> [BRIEF] Repeat the news article about the Pomeroy protest word for word, starting at "Organized by Isaiah" and ending at "the black community.".

> [DOCUMENT TEXT]
● ● ● ● ● ● ●

POMEROY — Area residents took part in a peaceful protest and march on Friday evening in Pomeroy in support of the Black Lives Matter movement, voicing concerns over the death of George Floyd, as well as racism in America.
Organized by Isaiah English, with help from Cornelius English and others, the protest began at the Pomeroy Levee before marching along the walking path. Some chanted as they walked, while others held signs along the way.
Floyd’s May 25 death has gained national attention after viral internet videos displayed a Minneapolis policeman pinning him to the ground with a knee on his neck. Floyd died while in police custody. Since that moment, protests and riots have appeared across the country to pull attention to what many say are years of systemic racism and police brutality targeting the black community.
Isaiah explained he wanted to plan something small to encourage people, particularly the next generation, to stand up for what they believe in and let their voices be heard.

● ● ● ● ● ● ●

> [LISTED ENTRIES]

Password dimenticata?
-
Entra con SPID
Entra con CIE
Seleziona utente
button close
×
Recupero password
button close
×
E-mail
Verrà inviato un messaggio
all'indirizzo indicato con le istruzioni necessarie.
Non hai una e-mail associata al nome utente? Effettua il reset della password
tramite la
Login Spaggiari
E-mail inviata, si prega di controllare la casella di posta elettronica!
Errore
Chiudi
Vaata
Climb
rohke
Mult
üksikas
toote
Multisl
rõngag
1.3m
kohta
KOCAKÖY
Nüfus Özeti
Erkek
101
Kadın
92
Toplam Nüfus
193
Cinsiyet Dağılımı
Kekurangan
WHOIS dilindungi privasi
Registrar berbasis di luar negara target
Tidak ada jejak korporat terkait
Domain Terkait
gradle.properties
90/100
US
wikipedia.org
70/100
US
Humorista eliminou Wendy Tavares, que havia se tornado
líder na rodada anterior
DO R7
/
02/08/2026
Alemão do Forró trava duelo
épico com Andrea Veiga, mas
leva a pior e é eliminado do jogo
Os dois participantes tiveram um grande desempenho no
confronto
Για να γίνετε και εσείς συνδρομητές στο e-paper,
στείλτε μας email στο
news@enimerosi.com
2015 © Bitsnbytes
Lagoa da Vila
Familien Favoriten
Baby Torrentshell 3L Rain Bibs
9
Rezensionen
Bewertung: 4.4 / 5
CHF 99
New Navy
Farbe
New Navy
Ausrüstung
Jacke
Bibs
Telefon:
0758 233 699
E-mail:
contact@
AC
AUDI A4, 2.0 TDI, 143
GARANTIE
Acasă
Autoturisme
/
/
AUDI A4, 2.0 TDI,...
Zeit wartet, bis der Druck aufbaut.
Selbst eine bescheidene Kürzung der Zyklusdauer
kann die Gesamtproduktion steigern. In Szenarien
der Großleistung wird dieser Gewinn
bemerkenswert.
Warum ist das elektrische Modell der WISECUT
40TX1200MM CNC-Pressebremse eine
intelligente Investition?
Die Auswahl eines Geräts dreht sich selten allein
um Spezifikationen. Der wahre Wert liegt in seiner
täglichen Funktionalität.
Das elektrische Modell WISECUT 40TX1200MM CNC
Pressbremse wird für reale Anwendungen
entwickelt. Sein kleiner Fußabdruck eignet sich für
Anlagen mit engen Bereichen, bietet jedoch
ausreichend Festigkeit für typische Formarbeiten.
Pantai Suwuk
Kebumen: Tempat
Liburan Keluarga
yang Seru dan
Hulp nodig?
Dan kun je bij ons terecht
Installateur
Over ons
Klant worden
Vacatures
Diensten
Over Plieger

● ● ● ● ● ● ●

> [PROBLEM SOLUTION]
Organized by Isaiah English, with help from Cornelius English and others, the protest began at the Pomeroy Levee before marching along the walking path. Some chanted as they walked, while others held signs along the way.
Floyd’s May 25 death has gained national attention after viral internet videos displayed a Minneapolis policeman pinning him to the ground with a knee on his neck. Floyd died while in police custody. Since that moment, protests and riots have appeared across the country to pull attention to what many say are years of systemic racism and police brutality targeting the black community.